*WHAT TO DO*. Exactly the lines below, starting with the one containing "Step: Review the" and going on through the one containing "scroll(787, 100, down, 6)", must be reproduced, both ends included, and no pictures with them.
DATA FOR THE TASK START
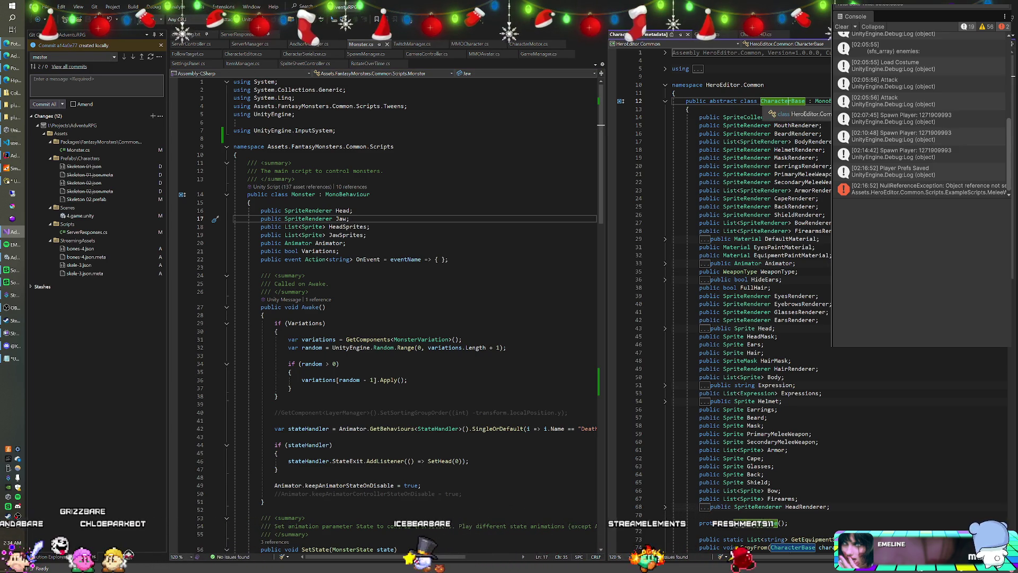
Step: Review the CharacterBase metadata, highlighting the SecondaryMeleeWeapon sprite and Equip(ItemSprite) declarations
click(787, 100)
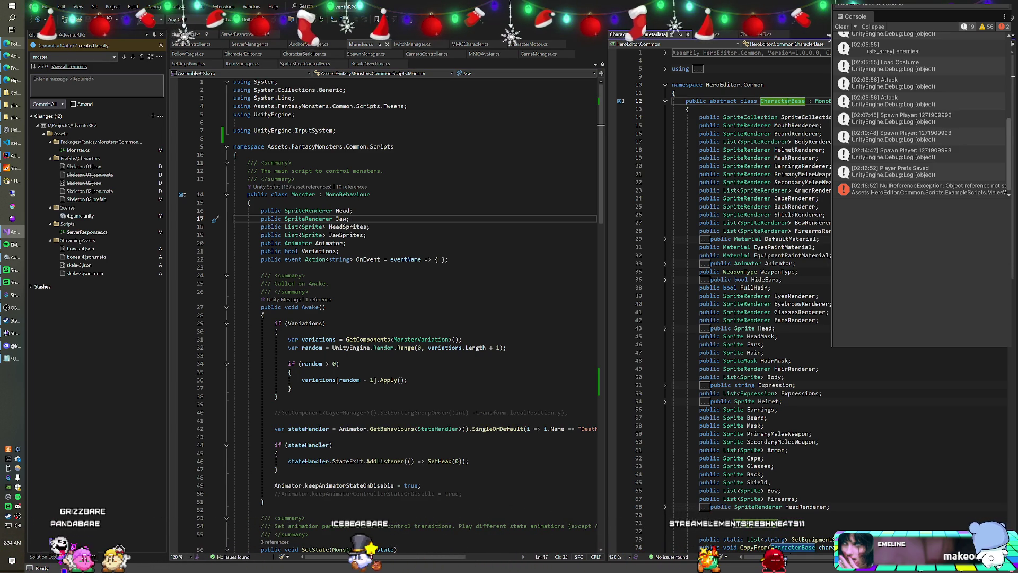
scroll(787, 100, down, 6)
DATA FOR THE TASK END
DATA FOR THE TASK START
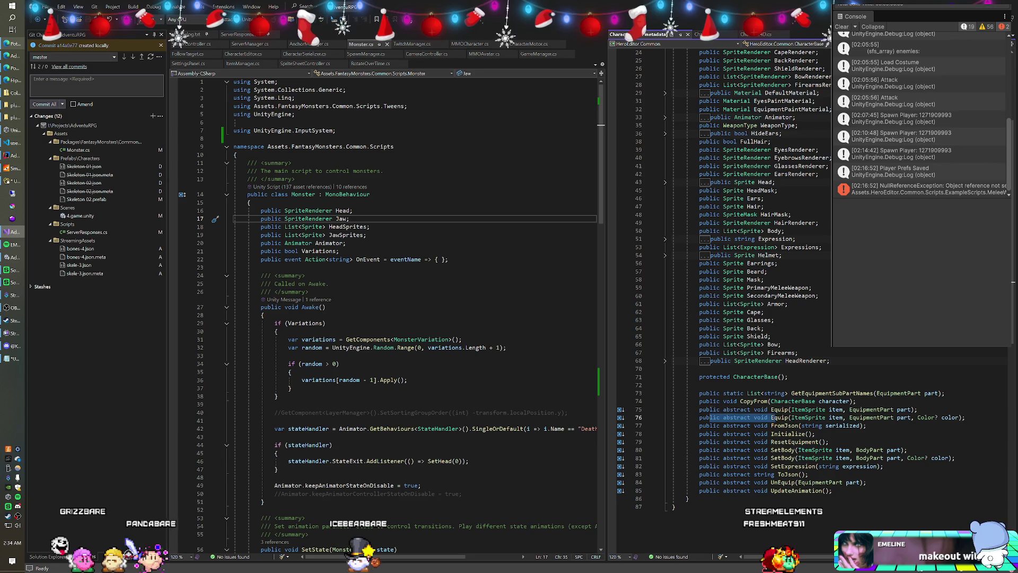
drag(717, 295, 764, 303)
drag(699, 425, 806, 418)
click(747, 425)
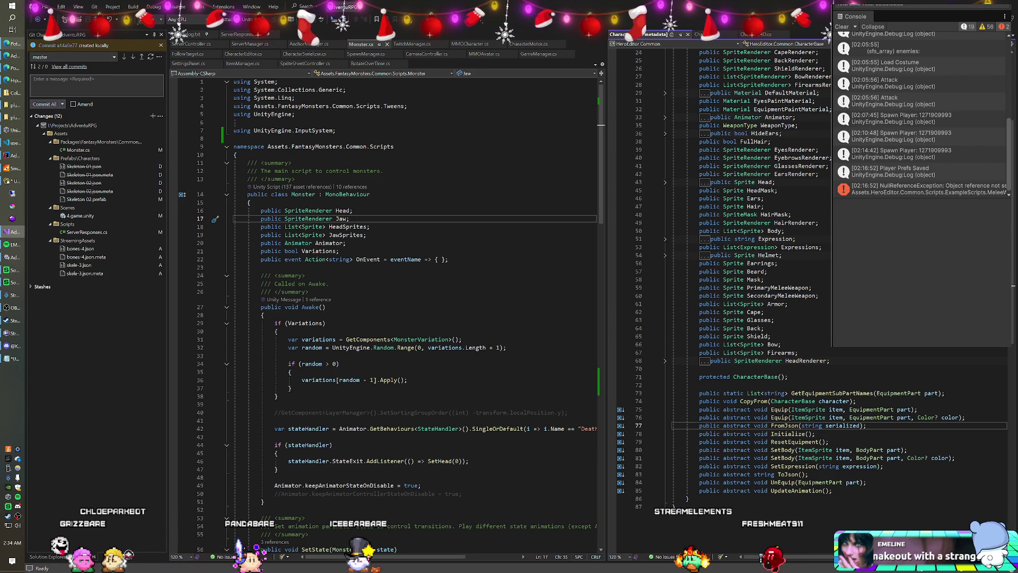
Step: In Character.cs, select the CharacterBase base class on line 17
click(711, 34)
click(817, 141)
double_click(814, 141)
DATA FOR THE TASK END
*ANSWER TO THIS EXERCISE*.
Step: Review the CharacterBase metadata, highlighting the SecondaryMeleeWeapon sprite and Equip(ItemSprite) declarations
click(787, 100)
scroll(787, 100, down, 6)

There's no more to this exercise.